You should thank me, nigga (Y’all niggas can’t tell me what I should do, ah)
Tell me thank you (Just think)
Y’all niggas should tell me thank you (I gave y’all niggas something to watch, something to look forward to)

I like how he tells the listener that everything he’s talked about in this album is what he does, and that if they have a problem then they can turn it off. Benny’s rhyme schemes and wordplay are amazing on this track, but at this point that’s what the listener has grown to expect from him. This is a great ending to a great project.

BOTTOM LINE

Plugs 2 ultimately sees Benny in a more mature headspace than the first installment, which makes for a more refined and polished listen than the first. Obviously the subject matter is the same as the first project, but while Plugs 1 could be looked at as a hungry young street dude proving himself, Plugs 2 could be looked at as the same street dude from before revisiting things from his new perspective.

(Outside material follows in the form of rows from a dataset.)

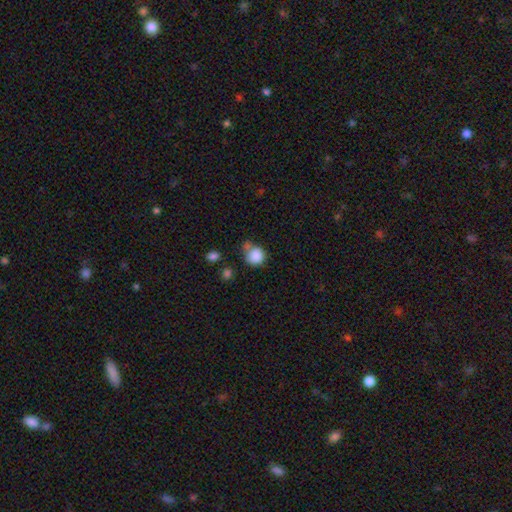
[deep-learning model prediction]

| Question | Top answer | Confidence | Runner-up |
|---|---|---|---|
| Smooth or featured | smooth | 86% | star or artifact (9%) |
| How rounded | round | 85% | in between (14%) |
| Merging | none | 52% | minor disturbance (22%) |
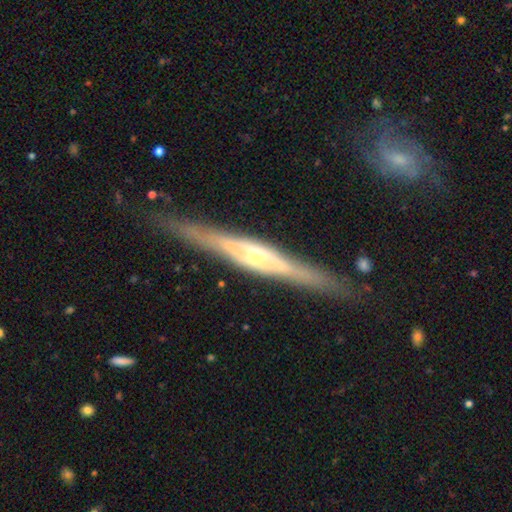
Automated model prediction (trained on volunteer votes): This appears to be a featured or disk galaxy (82%) viewed edge-on (95%) with a rounded central bulge (70%). Merging: none (85%).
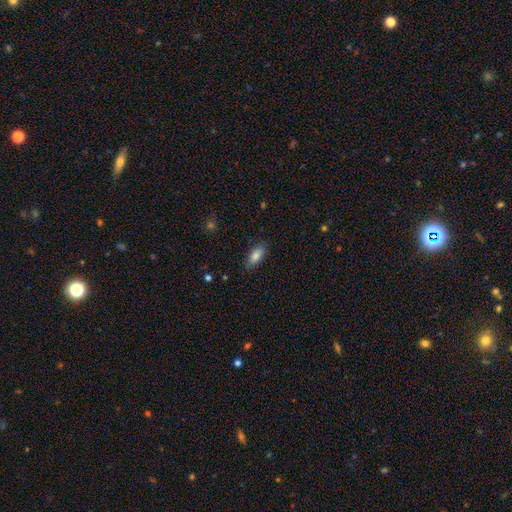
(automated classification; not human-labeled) Smooth or featured? smooth (85%)
How rounded? in between (81%)
Merging? none (84%)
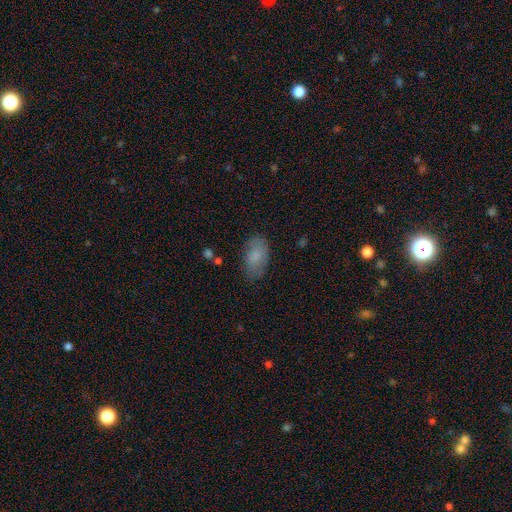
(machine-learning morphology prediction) This is clearly a smooth galaxy (82%). How rounded: clearly in between (93%). Merging: likely none (75%).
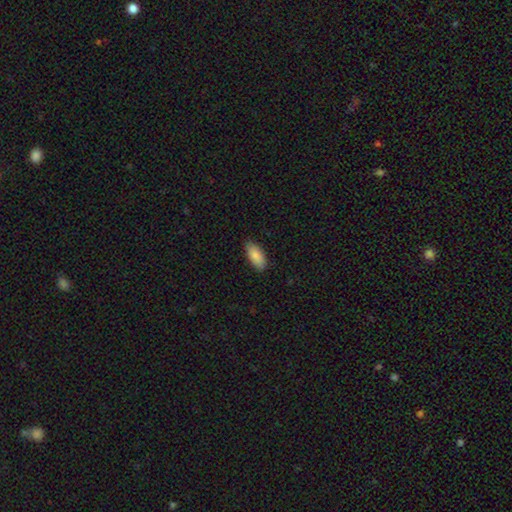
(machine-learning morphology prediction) A smooth galaxy with no disk features (87%) that is in between round and cigar-shaped (90%).

Vote fractions:
- Smooth or featured? smooth: 87% / featured or disk: 7% / star or artifact: 6%
- How rounded? in between: 90% / cigar-shaped: 8% / round: 2%
- Merging? none: 86% / minor disturbance: 11% / major disturbance: 2% / merger: 1%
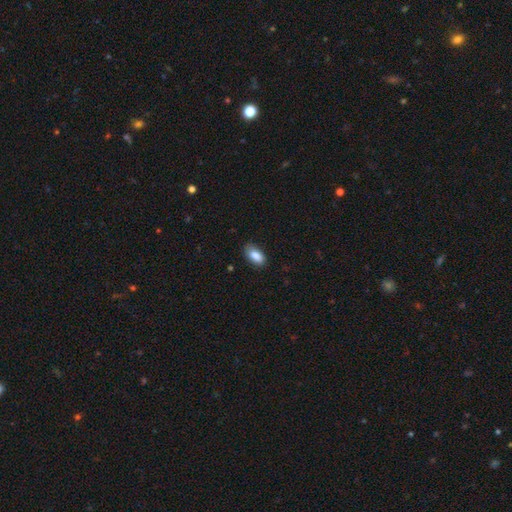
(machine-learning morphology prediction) smooth 87%, star or artifact 7%, featured or disk 6%. Down the decision tree: how rounded — in between (92%); merging — none (79%).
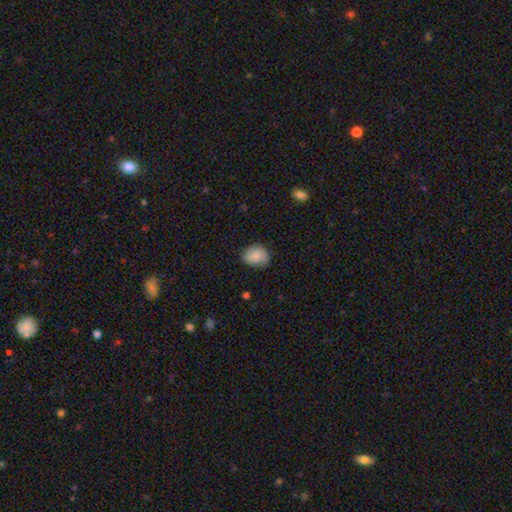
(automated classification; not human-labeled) This is clearly a smooth galaxy (84%). How rounded: possibly in between (53%). Merging: likely none (75%).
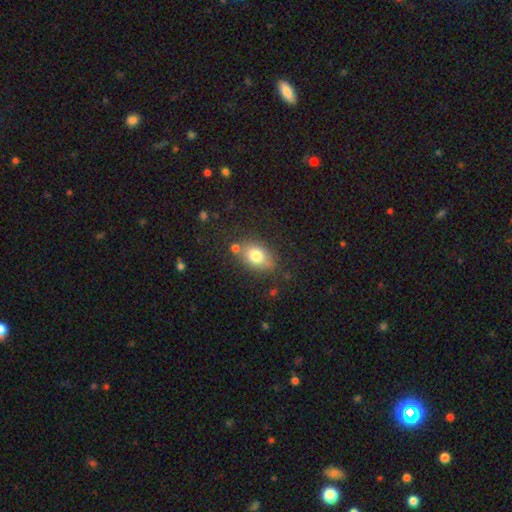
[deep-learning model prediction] Smooth or featured: smooth — 78% (featured or disk — 13%)
How rounded: in between — 78% (round — 20%)
Merging: none — 71% (minor disturbance — 16%)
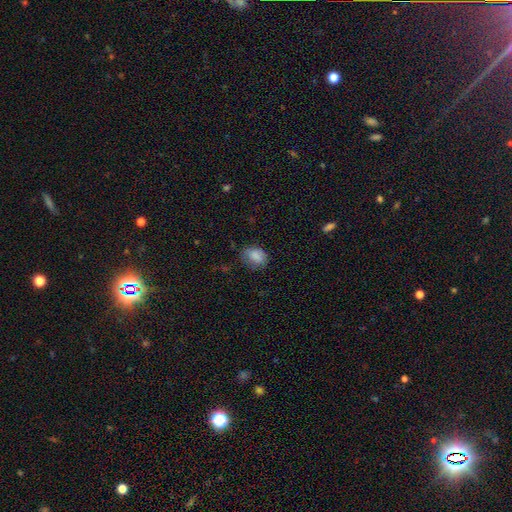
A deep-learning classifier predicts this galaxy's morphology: A smooth galaxy with no disk features (84%) that is in between round and cigar-shaped (70%). Merging: none (64%).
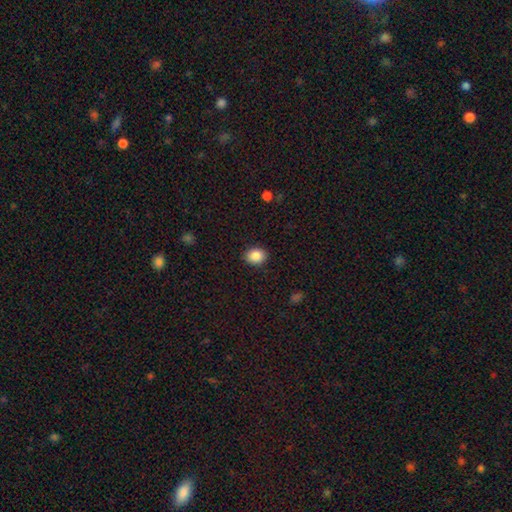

This is a tough one, because there isn’t really anything actively bad about this album, but obviously it isn’t a classic project. Benny has meshed well with every producer he’s worked with in the past and you can go ahead and throw Harry Fraud onto that list. In my opinion he’s one of the few rappers that doesn’t have a bad verse, another one being Conway The Machine.

Speaking of Griselda, I’m a little disappointed that we didn’t get features from Westside Gunn or Conway. Maybe that’s his way of trying to make a name for himself. Or maybe the Bobby line from “Overall” is deeper than we think??

Whatever. I’m just glad we have more Benny music. I wonder when everyone else is gonna recognize that he really is one of the best rappers out right now. Like I said, the man doesn’t have a single bad verse. Hopefully it’s a matter of time before he gets the recognition he knows he deserves.